About 100 activists from countries including India, China, Nepal, the United States, Nigeria, South Africa, Zimbabwe and Peru are attending the March 6-10, 2019 congress in Kathmandu. The event is “in response to the manifold challenges facing rivers and freshwater resources,” according to a statement by International Waters, which is organising the event.

The organisers cite instances of how women activists succeeded as river advocates in various parts of the world:

  • Keeping China’s last free-flowing river free of dams
  • Minimising pollution in rivers of Vietnam by investing in cleaner energy technology
  • Blocking the world’s largest hydroelectric power project in the Democratic Republic of Congo
  • “Not only are women taking leadership the world over in guaranteeing water resources for generations to come, they are bringing into focus that gender equity and resource conservation are two sides of the same coin,” said Kate Horner, executive director of International Rivers.

In Kathmandu, the activists will work on challenging the gender-inequity underlying varied threats to rivers the world over, according to the organisers.

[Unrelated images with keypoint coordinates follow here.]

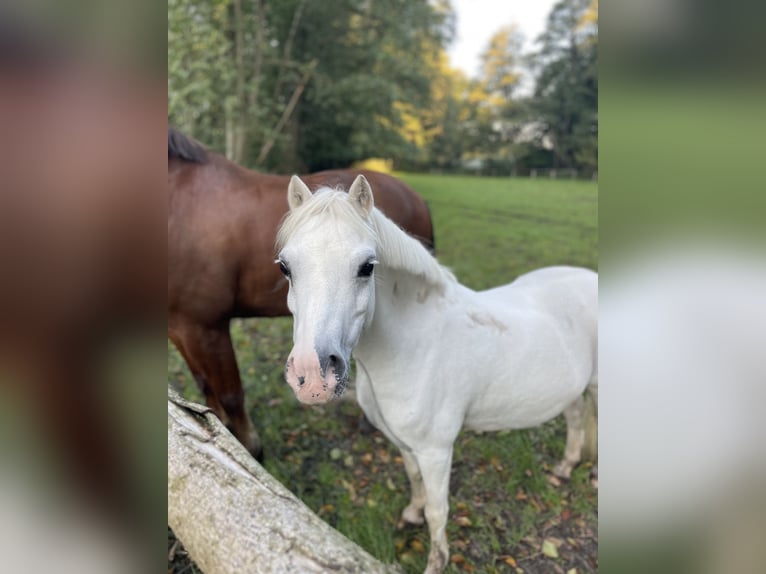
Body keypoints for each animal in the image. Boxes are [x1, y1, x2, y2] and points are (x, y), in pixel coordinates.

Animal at [169, 129, 436, 460]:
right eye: (283, 267)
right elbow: (206, 387)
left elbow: (231, 394)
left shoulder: (207, 327)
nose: (313, 375)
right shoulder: (181, 328)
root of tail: (415, 196)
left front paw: (252, 449)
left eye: (367, 266)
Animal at [276, 176, 600, 574]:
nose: (313, 377)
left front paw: (436, 559)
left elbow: (437, 510)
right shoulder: (403, 443)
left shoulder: (436, 451)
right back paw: (565, 468)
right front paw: (411, 514)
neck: (415, 344)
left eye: (367, 267)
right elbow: (415, 483)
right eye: (286, 268)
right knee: (575, 417)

The congress will also be a platform to support and inspire each other’s campaigns.

Sources of fresh water are facing challenges worldwide:

  • Most great rivers have been dammed, diverted, are over-tapped or polluted.
  • More than 80 per cent of the population of fauna living by such water-bodies have disappeared in the last four decades (WWF).
  • Freshwater species are declining double the fast as land-based and marine species.
  • Less than 10 per cent of the world’s largest river basins are protected.
  • More than 3,700 hydel projects are planned or under construction
  • Women will bear most of the brunt of such projects as they have to provide for water for domestic use. Yet they “are largely underrepresented or excluded altogether from the decision making process that determines how water is used, managed, and developed,” according to International Waters.

The congress’s goals are:

  • Be inspired by stories of struggle and success.
  • Form supportive networks and collaboration for professional development.
  • Build partnerships.
  • Hone campaign skills and strategies.
  • Dialogue across disciplines and sectors.
  • Frame the narrative and raise the profile of women water leaders.
  • Among its objectives are:

Provide a platform for celebration and recognition of women leaders.

  • Share knowledge through first-hand accounts of women-led river protection efforts.
  • Provide opportunity for initiating collaboration and joint strategies with fellow women river defenders and stewards.
  • Bridge gaps across sectors, institutions, and between sections of society through interactive workshop sessions.
  • Provide a forum and process to draw out a state of knowledge on women and rivers.
  • Produce a declaration statement to inform future action around river and freshwater governance, including the freshwater thought leaders symposium in 2019 and Rivers for Life 2020.
  • Co-create a vision for the future of women-led work that contributes to UN Sustainable Development Goals 5 and 6.